There has been widespread anger after news that a 12-year-old Rastafarian boy faces suspension due to his hairstyle.
Chikayzea, a student at Fulham Boys School (FBS), has been told he needs to cut his dreadlocks to adhere to the school’s strict uniform and appearance policy.
Tuesday Flanders, the young boy’s mother who follows the Rastafarian faith, says the school’s demand is religious discrimination and an attack on her culture.
Fulham Boys School, in Mund Street, is handling the case as a social issue rather than a religious one.
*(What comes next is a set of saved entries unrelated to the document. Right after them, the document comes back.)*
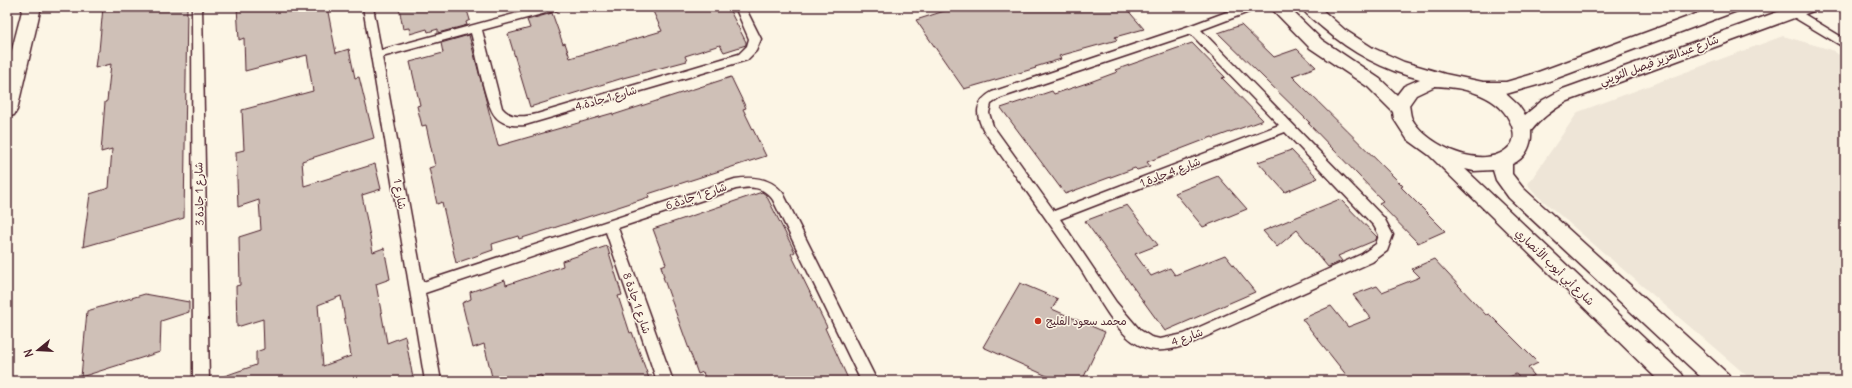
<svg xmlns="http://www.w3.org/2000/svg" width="1852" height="388" font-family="Delius,'Playpen Sans Arabic',sans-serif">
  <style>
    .built { fill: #eee5d7 }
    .building { fill: #cfc0b7; stroke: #4a1f2b; fill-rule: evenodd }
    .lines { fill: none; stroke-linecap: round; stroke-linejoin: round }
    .street-casing { stroke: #4a1f2b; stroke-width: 3 }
    .secondary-casing { stroke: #4a1f2b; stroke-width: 3 }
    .highway-casing { stroke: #4a1f2b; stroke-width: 3 }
    .street { fill: #fcf5e5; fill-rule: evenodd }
    .secondary { fill: #fcf5e5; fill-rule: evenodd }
    .highway { fill: #fcf5e5; fill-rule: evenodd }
    .poi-dot { fill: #c8321e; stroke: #fcf5e5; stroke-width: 1.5 }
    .labels { text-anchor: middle; stroke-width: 3; stroke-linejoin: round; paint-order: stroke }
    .street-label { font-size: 11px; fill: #4a1f2b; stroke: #fcf5e5 }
    .poi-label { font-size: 11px; fill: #4a1f2b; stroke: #fcf5e5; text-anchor: start }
  </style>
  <rect width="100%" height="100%" fill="#fcf5e5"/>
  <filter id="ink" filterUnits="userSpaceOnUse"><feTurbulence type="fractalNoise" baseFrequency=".025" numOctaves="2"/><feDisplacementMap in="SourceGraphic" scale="8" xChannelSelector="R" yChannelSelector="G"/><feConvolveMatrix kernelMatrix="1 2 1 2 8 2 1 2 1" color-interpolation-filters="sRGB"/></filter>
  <g filter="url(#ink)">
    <path class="built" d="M1783,36l49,14 13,9v322h-92l-220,-189 -5,-8 50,-72z"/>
    <path class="building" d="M103,7h84l-3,211 -101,29 7,-53 19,-6 3,-39 -11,3 4,-50 2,-1 4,-37 -16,4 2,-16 2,-1z
      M237,7h90l9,46 13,-4 6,29 4,-1 15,61 -72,23 2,25 71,-22 6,25 -19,6 11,57 11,-4 6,31 -14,5 11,59 18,-7 8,42 -8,3h-189v-2l40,-14v-13l8,-3 -1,-30 -26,8 -1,-41 4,-1 -1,-48 22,-7 -2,-30 -21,7 -2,-55 8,-2 -2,-40 71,-19 -6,-36 -62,16 -1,-33 -5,2zM341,296l10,60 -28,10 -5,-61z
      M399,7h67l4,13 -4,2 1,3 -29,8v-4l-10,3 -1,-3 -17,5 -1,-6 -6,1z
      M651,7h77l18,35v3l-22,7 -4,-7 -35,11 2,5 -64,17 -93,29 -22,-73 22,-6 -3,-8 25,-7 11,31 2,-1 5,15 92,-27z
      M957,7h168l19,22 -29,8 2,3 -58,16 2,3 -26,8 1,1 -72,21 -48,-69z
      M1241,25l33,32 23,-8 19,18 -24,9 111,110 -2,1 44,44 -27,12 -39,-40 4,-2 -75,-78h2l-92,-90z
      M469,35l29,111 115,-33v2l118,-38 15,31 -3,1 23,47 -118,38 1,3 -111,36 -19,6 -1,-3 -26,8 1,6 -37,13 -14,-61 -5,2 -8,-36 6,-2 -9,-41 -4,1 -5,-20 3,-1 -10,-43 33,-9 -2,-10z
      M1192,43l33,34 -3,1 41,42 -49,18 -2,-1 -65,25 3,4 -13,4 -2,-2 -70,26 -64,-86 51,-17 2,3 36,-12 27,-10 -2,-2z
      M1291,150l27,28 -33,14 -27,-30z
      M1218,176l29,33 -44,18 -28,-34z
      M762,192l4,3 29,57 -4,2 36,73 -2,1 24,53h-143l-3,-9 -5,2 -35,-97h1l-3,-11 5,-2 -13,-35z
      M1340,199l37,38 -1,3 -38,16 4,5 -14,6 -31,-37 -20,17 -14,-16z
      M1127,205l31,40 -23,9 16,22 19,-8 5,7 50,-20 30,37 -90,39 -80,-110z
      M607,246l15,49 -4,1 12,37 2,-1 18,49h-108l-1,-6 -16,6h-32l-9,-37 -11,4 -11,-45 9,-4 -1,-7 35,-12 1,5 57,-19 -1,-5z
      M1434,259l52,56 3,-1 49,49 -10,5 6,7 -12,6 -6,-7 -16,7h-149l-49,-62 29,-13 17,21 23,-9 -18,-23 24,-9 5,6 38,-15 -8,-8z
      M1020,283l38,16 -6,10 53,23 -23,49h-24l-75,-34z
      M145,294l44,8v10l-28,9 -1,31 -79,25 6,-66z"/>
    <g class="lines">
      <g class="street-casing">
        <path id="street" d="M192,7h10l7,374h-16z
          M363,7h10l8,43 159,-43h18l-1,3 -75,20 20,78c9,11 22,9 35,6l202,-60 8,-8 2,-7 -14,-32h10l16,32 -5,12 -9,9 -222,65c-10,1 -22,0 -29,-8 -11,-11 -20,-67 -25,-84l-89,24 41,225 312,-103c19,-3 36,-1 48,14l94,188h-16l-88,-181c-10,-14 -22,-14 -37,-11l-118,39 55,153h-16l-51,-149 -181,61 16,88h-16z
          M1240,7h15l-1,3 -53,20 183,188 9,17 -6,16 -15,11 -178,80c-19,7 -36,13 -55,3 -25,-13 -44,-54 -59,-77 -31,-46 -64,-91 -96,-137 -9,-16 -9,-30 8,-39l197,-66zM1191,34l88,91 -225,86 -61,-85 -4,-13 2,-9 9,-6zM1285,132l89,94 5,9 -3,9 -14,10 -178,80 -24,5 -9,-2 -11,-7 -24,-28 -56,-83z
          M1691,7h13l10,8 -6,4z
          M1794,8l51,31v9l-55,-33 -2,-3 2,-3z"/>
      </g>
      <g class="secondary-casing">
        <path id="secondary" d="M1270,7h18l34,33 58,39 17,16 7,-9 16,-7c-37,-9 -68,-26 -97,-51 -7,-6 -17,-13 -22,-21h18l26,23 28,18 31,14 41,12 38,8h23l24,-7 185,-68h24l-2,4 -196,73 -35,10 12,11 7,10 18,-15 20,-11 228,-82h24l-2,4 -245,90c-14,8 -27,17 -37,30 1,14 -5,27 -19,33v10l11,14 205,186 3,7h-26l-196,-183 -13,-18 -3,-10 -19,1 -9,-2 217,205 3,7h-26l-230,-226 -22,-16 -13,-20 -1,-7 -25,-25 -58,-39zM1435,86c29,1 66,9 77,40 2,6 3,15 -2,20 -24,27 -83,0 -98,-27 -2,-4 -2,-10 -3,-14l7,-10z"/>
      </g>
      <g class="highway-casing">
        <path id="highway" d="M23,7h18l-24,103 -3,5 -7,2v-48z"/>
      </g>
      <use href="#street" class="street"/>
      <use href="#secondary" class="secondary"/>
      <use href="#highway" class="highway"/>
    </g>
  </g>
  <circle class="poi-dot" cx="1038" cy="321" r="4"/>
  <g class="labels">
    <g class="street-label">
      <text transform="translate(1659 60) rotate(-20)" y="4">شارع عبدالعزيز فيصل الثويني</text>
      <text transform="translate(606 98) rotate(-16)" y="4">شارع 1 جادة 4</text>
      <text transform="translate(1170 172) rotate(-21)" y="4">شارع 4 جادة 1</text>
      <text transform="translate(199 194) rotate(-91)" y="4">شارع 1 جادة 3</text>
      <text transform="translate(400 194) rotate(80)" y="4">شارع 1</text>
      <text transform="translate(696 196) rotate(-18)" y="4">شارع 1 جادة 6</text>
      <text transform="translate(1555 267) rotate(44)" y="4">شارع أبي أيوب الأنصاري</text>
      <text transform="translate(637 303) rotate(71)" y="4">شارع 1 جادة 8</text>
      <text transform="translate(1187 337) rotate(-20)" y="4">شارع 4</text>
    </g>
    <g class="poi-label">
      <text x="1046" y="325">محمد سعود الفليج</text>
    </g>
  </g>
  <rect width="1852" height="388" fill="none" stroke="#fcf5e5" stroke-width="24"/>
  <rect x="12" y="12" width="1828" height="364" fill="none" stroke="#4a1f2b" stroke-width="1.5" filter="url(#ink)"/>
  <g transform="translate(38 350) rotate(252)" stroke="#fcf5e5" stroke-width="3" paint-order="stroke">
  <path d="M0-3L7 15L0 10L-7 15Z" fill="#4a1f2b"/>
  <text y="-6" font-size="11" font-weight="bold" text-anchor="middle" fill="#4a1f2b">N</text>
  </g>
</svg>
The school even put Chikayzea in isolation on 11 September because of his hair.
Flanders said she tied her son’s hair up so that it did not breach policy on length. However, she received a call on his first day at school last this September saying that it must be cut.
‘He has dreadlocked hair because he is a Rastafarian. His hair does come down below his shoulder which is why I tied it up on his first day at school,’ she said.
‘They can’t expect me to cut my son’s hair. It’s our faith, it’s our religion, our culture.’
She hoped a meeting with headteacher Alun Ebenezer would sort out the problem. ‘I explained that it’s our religion and culture and it’s not fashion for us, it’s not something we take lightly’, she said.
‘But I was told at the end of the day they have a policy of no dreadlocks at the school.’
She said the whole episode was upsetting Chikayzea, adding: ‘No school should be able to dictate things like that. It can never be right. It’s a human right. This is a child that goes to school to learn, not for fashion.’
Mr Ebenezer described FBS as a ‘strict academic school’ with ‘very distinctive ethos and culture’ and pupils from different cultures and religions.
He said: “Boys have to conform to uniform and appearance policy. Boys are told to cut their hair or grow their hair. All boys need to follow and adhere to the school policy”.